--- DATA FOR PROCESSING ---
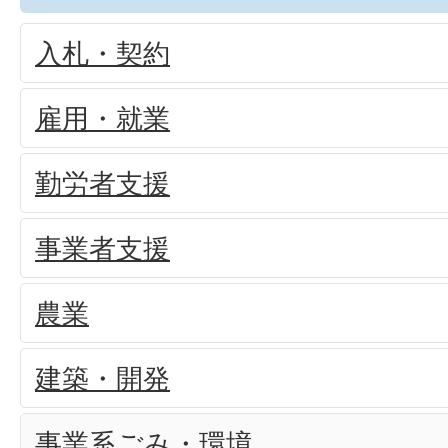
入札・契約
雇用・就業
勤労者支援
事業者支援
農業
建築・開発
事業系ごみ・環境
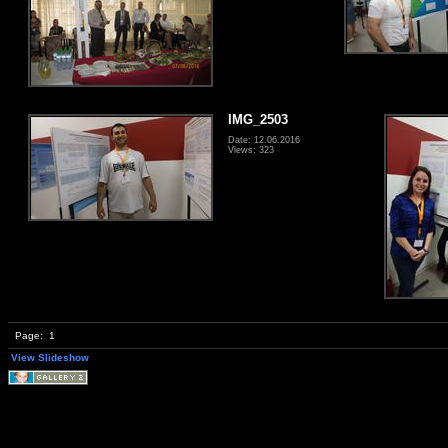
IMG_2503
Date: 12.06.2016
Views: 323
Page:
1
View Slideshow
---
▸ **TRY IT**
Where a record above contains a picture, leave the picture out and transcribe everything else exactly.

▸ **ANSWER SECTION**
入札・契約
雇用・就業
勤労者支援
事業者支援
農業
建築・開発
事業系ごみ・環境
IMG_2503
Date: 12.06.2016
Views: 323
Page:
1
View Slideshow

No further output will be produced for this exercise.